U.S. Pain CEO Nicole Hemmenway, who was vice-president and board chair under Gileno, did not respond to a request for comment for this story.

The charity’s audit statement indicates the $210,974 was received in two checks from NeedyMeds and had not been spent or earmarked for any program. Classifying the funds as unrestricted grant revenue means they can be used for any purpose – not just helping cancer patients.

“What I am really not understanding is why U.S. Pain chose to accept these as unrestricted funds, rather than to a restricted fund that would help individuals and families who were harmed by Insys’ co-pay program,” Berardi said in an email.

“Given that they haven’t yet done so, it is now imperative that they clearly define how those monies will be used. It is still possible for them to do the right thing.
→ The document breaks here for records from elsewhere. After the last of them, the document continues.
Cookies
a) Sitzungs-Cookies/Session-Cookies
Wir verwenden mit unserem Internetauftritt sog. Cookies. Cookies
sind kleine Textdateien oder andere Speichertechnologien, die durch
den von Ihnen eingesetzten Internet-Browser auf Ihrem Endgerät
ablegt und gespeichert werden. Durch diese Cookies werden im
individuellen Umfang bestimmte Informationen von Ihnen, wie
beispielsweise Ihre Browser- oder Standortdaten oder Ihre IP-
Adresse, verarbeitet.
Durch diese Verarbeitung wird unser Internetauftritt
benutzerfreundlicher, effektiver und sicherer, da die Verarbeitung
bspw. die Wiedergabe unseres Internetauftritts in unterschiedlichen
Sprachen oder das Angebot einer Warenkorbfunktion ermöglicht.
Should they choose to, they may find that they can mitigate the reputational harm sustained as a result of unethical and illegal business practices for which their CEO went to prison and an irresponsible board of directors who failed to meet their duty of care.”

Another critic believes U.S. Pain should donate the money to another charity.

“Given what has come out about both Insys and the U.S. Pain Foundation, the ethical thing to do would have been to give the money to a nonprofit organization that provides treatment for opioid use disorder,” said Adriane Fugh-Berman, MD, Director of PharmedOUT, a program at Georgetown University that seeks to expose deceptive marketing in the healthcare industry.

Co-pay prescription drug programs – also known as co-pay charities – are ostensibly designed to help needy patients pay for prescription drugs. But in recent years, several major pharmaceutical companies have paid heavy fines to settle fraud allegations that they used co-pay programs to steer Medicare patients to their high-priced drugs.

The assistance programs typically pay only a small amount for the prescriptions, with the rest of the cost picked up by Medicare. Federal anti-kickback laws prohibit drug companies from making any kind of payment to induce Medicare patients to purchase their drugs.